Jakarta, ebcmedia.id – Kejaksaan Agung resmi menetapkan mantan Menteri Pendidikan, Kebudayaan, Riset, dan Teknologi (Mendikbudristek) periode 2019–2024, Nadiem Anwar Makarim (NAM), sebagai tersangka kasus dugaan korupsi pengadaan Chromebook dalam program digitalisasi pendidikan tahun 2019–2022.
Penetapan ini diumumkan langsung oleh Kepala Pusat Penerangan Hukum (Kapuspenkum) Kejagung, Anang Supriatna, pada Kamis (4/9/2025).
“Dari hasil pendalaman, keterangan saksi-saksi, dan juga alat-alat yang ada, pada sore ini hasil dari ekpose telah menetapkan tersangka baru dengan inisial NAM,” kata Anang.

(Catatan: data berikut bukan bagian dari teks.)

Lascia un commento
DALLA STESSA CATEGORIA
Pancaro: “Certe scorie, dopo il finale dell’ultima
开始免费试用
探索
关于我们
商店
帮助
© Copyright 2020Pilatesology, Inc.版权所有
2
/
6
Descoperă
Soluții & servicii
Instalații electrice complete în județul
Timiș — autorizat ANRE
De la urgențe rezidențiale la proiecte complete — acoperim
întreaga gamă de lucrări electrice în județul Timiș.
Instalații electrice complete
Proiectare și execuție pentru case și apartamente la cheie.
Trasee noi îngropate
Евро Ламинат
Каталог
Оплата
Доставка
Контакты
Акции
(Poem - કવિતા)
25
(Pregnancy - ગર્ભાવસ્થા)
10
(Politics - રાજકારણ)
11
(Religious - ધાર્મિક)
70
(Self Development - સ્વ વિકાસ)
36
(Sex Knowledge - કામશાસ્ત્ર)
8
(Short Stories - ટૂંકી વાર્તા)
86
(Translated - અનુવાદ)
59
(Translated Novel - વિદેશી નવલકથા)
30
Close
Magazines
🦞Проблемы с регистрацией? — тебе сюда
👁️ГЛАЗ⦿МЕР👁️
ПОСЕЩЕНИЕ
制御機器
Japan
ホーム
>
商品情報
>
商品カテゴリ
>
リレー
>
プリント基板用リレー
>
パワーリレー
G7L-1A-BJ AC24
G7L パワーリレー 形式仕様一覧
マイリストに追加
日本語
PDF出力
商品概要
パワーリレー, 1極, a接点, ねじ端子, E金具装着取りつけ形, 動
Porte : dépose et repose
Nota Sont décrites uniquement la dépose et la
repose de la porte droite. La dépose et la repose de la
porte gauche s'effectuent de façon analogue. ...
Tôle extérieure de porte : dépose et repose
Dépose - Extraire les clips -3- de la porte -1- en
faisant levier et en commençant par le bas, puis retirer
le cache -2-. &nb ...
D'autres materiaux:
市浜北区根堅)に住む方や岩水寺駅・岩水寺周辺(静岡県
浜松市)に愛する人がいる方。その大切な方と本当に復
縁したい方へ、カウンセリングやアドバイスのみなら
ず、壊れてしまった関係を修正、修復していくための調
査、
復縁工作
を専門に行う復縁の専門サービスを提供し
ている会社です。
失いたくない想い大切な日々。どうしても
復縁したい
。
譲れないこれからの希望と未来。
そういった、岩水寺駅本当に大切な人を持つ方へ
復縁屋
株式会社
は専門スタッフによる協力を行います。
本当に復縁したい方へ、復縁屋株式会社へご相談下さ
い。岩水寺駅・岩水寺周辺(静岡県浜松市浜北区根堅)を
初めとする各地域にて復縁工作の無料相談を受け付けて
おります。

Anang menjelaskan, penetapan tersangka dilakukan setelah penyidik memeriksa 120 saksi dan 4 orang ahli. Dari hasil penyidikan, kasus ini bermula saat Nadiem menjabat Mendikbudristek pada Februari 2020. Saat itu, ia menggelar pertemuan dengan Google Indonesia untuk membahas program Google for Education dengan produk Chromebook, Chrome OS, dan Chrome Device Management (CDM).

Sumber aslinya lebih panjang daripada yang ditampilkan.